** What is required **
Each line below with the word "Measuring" needs to be copied.

(Beginning of Source information)

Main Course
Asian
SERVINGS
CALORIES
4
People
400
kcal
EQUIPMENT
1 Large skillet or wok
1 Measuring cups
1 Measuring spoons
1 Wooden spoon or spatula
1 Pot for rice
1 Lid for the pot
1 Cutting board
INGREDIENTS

(End of Source information)

** Task output **
1 Measuring cups
1 Measuring spoons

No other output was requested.